The aim of this model is to find ways to generate more revenue for taxi drivers.
The aim of this model is to predict whether or not a customer is generous with tips.
This task is divided into three parts
Task 1: Ethical Considerations
-
Consider the ethical implications of the request
-
Should the objective of the model be changed?
Task 2: Feature Engineering
- Perform feature selection, extraction and transformation to prepare the data for modelling.
Task 3: Modelling
- Build models, evaluate them and recommend next steps.
framework PACE
In this notebook, reference is made to the PACE problem-solving framework. The following components of the notebook are labelled with the respective PACE phase: Planning, Analysing, Constructing and Executing.
Pace: Plan
At this stage, consider the following questions:
What are you asked to do?
Predict whether a customer will not leave a tip.

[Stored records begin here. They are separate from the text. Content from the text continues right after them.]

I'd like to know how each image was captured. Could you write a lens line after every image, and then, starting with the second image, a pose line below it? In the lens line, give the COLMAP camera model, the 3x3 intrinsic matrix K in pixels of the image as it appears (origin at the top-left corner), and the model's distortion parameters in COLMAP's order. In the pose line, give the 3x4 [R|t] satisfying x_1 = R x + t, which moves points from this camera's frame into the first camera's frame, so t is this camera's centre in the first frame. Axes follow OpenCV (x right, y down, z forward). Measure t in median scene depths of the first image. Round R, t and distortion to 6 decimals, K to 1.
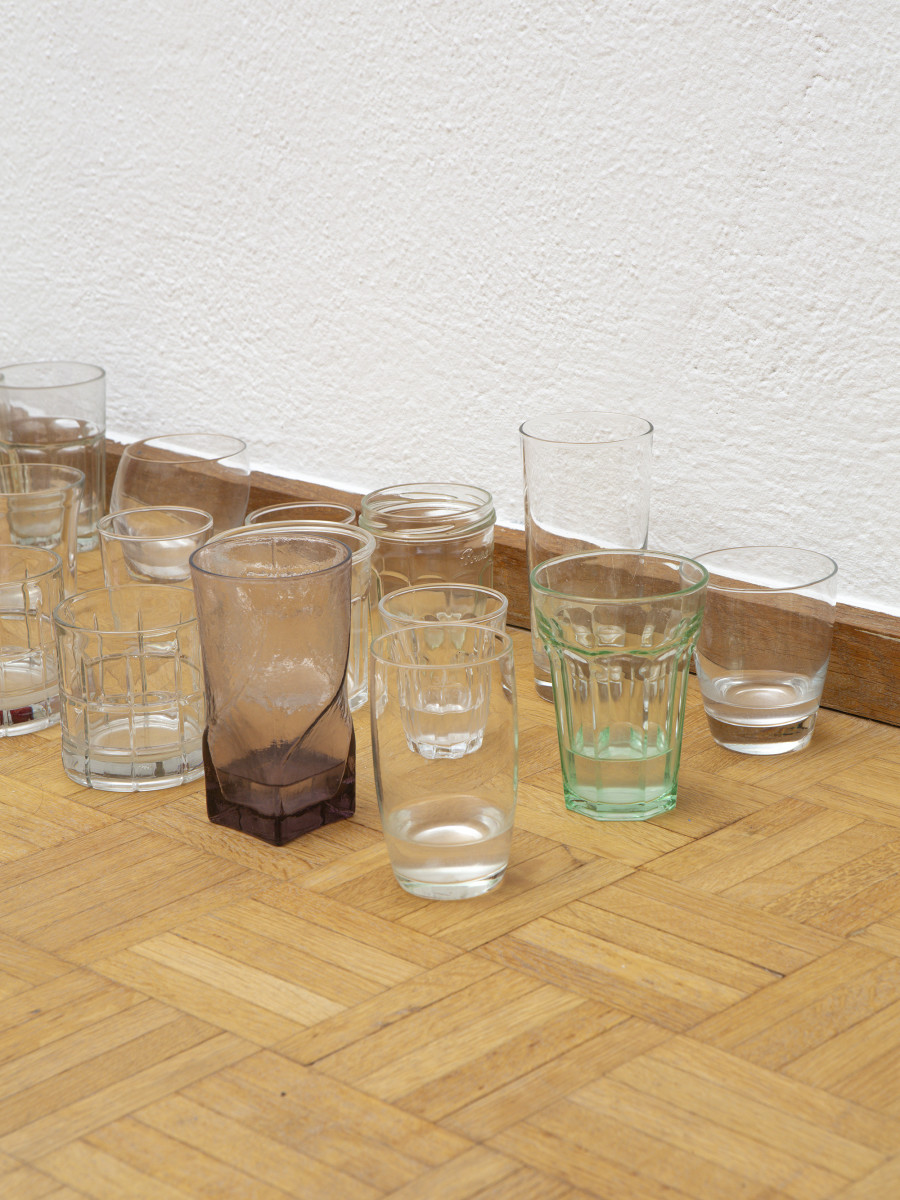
lens RADIAL K [[2469.6, 0, 450.3], [0, 2469.6, 601.4], [0, 0, 1]] dist [0.293258, 0.000000]
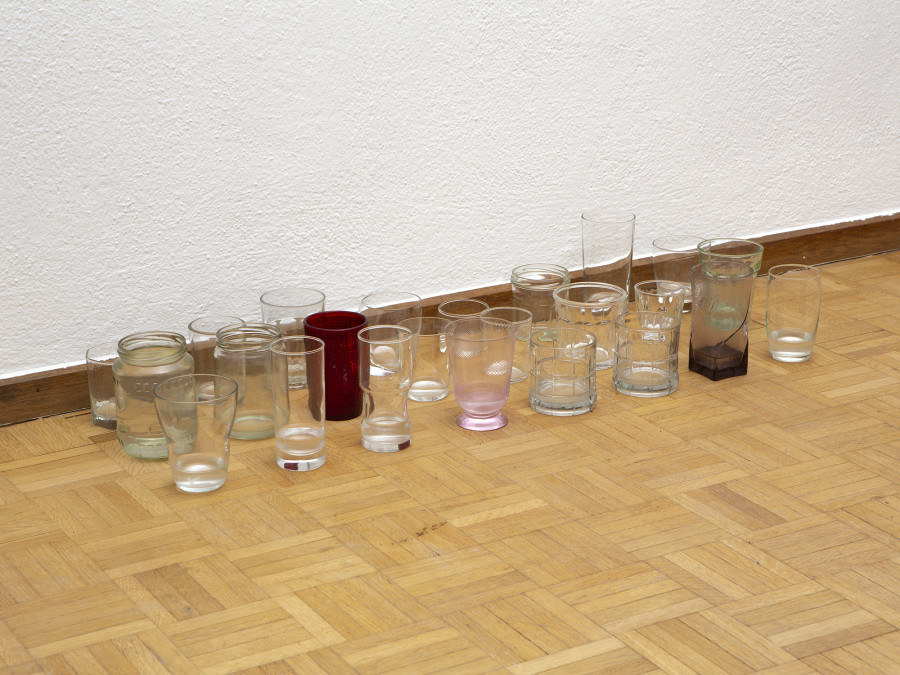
lens RADIAL K [[1852.2, 0, 450.0], [0, 1852.2, 336.9], [0, 0, 1]] dist [0.293258, 0.000000]
pose [[0.306158, -0.308092, 0.900748, -1.501039], [0.286135, 0.932213, 0.221598, -0.366594], [-0.907961, 0.189892, 0.373560, 0.414804]]
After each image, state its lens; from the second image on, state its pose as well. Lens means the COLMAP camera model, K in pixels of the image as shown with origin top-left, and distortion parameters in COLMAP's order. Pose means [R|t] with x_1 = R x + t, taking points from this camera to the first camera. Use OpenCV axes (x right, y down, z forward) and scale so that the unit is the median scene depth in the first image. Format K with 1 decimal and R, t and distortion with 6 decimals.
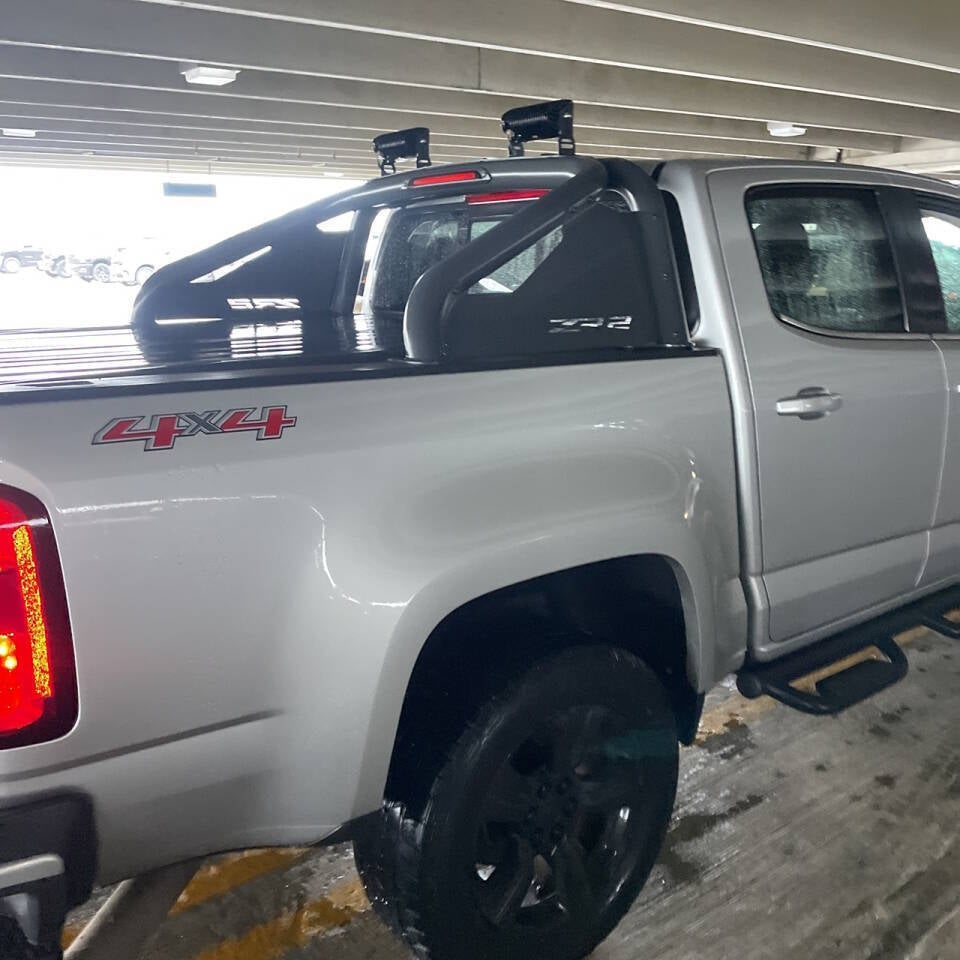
lens RADIAL K [[967.9, 0, 480.0], [0, 967.9, 480.0], [0, 0, 1]] dist [0.102895, -0.146849]
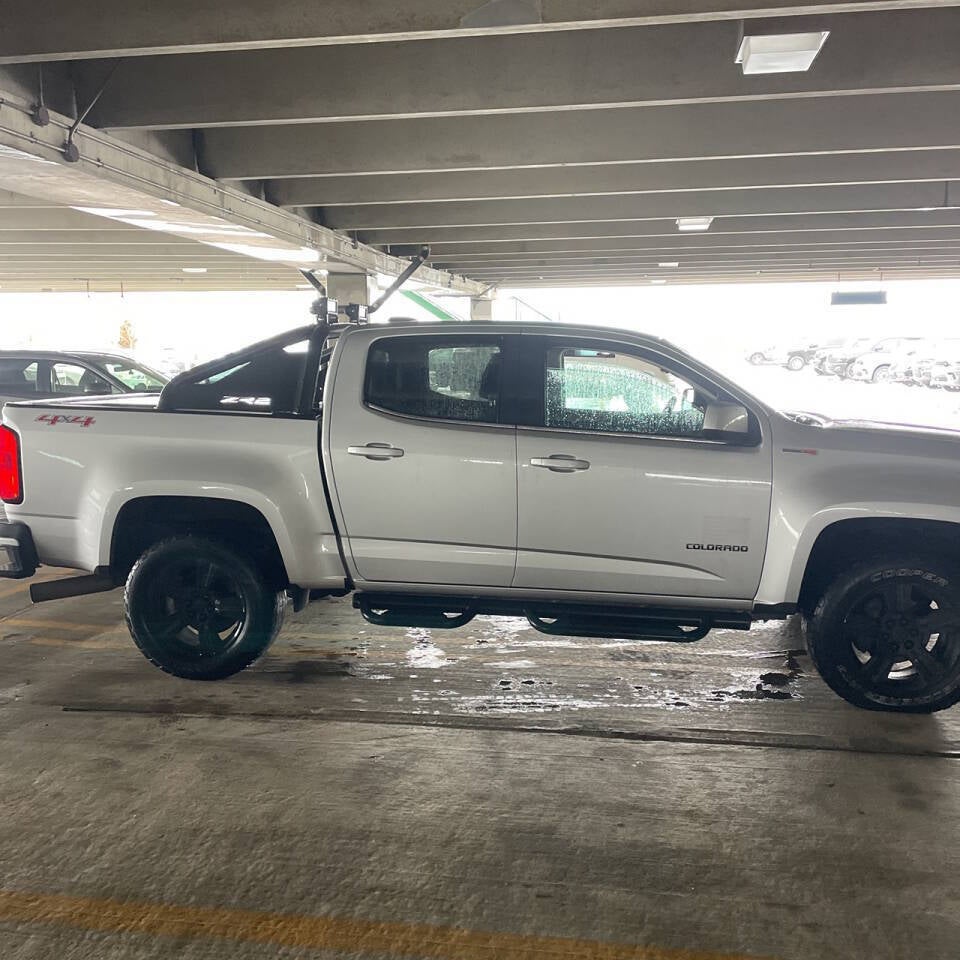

What are the ethical implications of the model? What are the consequences of a possible error in your model? What is the likely effect of the model when it predicts a false negative (i.e. when the model says a customer will tip, but in fact will not)? What is the likely effect of the model when it predicts a false positive (i.e. when the model says a customer will not tip, but in fact will)?
False negative errors could erode drivers' trust in the app. False positives could restrict access to the taxi service for customers wrongly labelled as bad tippers. Both scenarios could damage the company's reputation and raise ethical questions about fairness and discrimination.
**Do the benefits of this model outweigh the potential problems?
The risks of discrimination and loss of trust seem to outweigh the potential benefits of extra earnings for drivers.
Would you proceed with the request to create this model? Why yes or why no?
No. Limiting equal access to taxis is ethically questionable and carries high risks.
**Could the objective be modified to make it less problematic?
We could develop a model that identifies the most generous customers, to help drivers increase revenue without unfairly excluding certain categories of people.
Suppose we modify the modelling objective so that, instead of predicting people who will not leave a tip, we predict that people will be particularly generous when they leave a tip of 20% or more? Consider the following questions:
What characteristics do you need to make this prediction?
Ideally, we would need the behavioural history of each customer to know the tips left in the past. I would also include times, dates and places of departure and arrival, estimated fares and method of payment.
What would be the target variable?
The target variable would be binary (1 or 0), indicating whether the customer is expected to leave a tip ≥ 20%.
What metrics should you use to evaluate your model? Do you have enough information to decide now?
This is a supervised learning classification task. We could use accuracy, precision, recall, F-score or area under the ROC curve. However, we currently do not have enough information to decide which metric is most appropriate; we need to know the class balance of the target variable.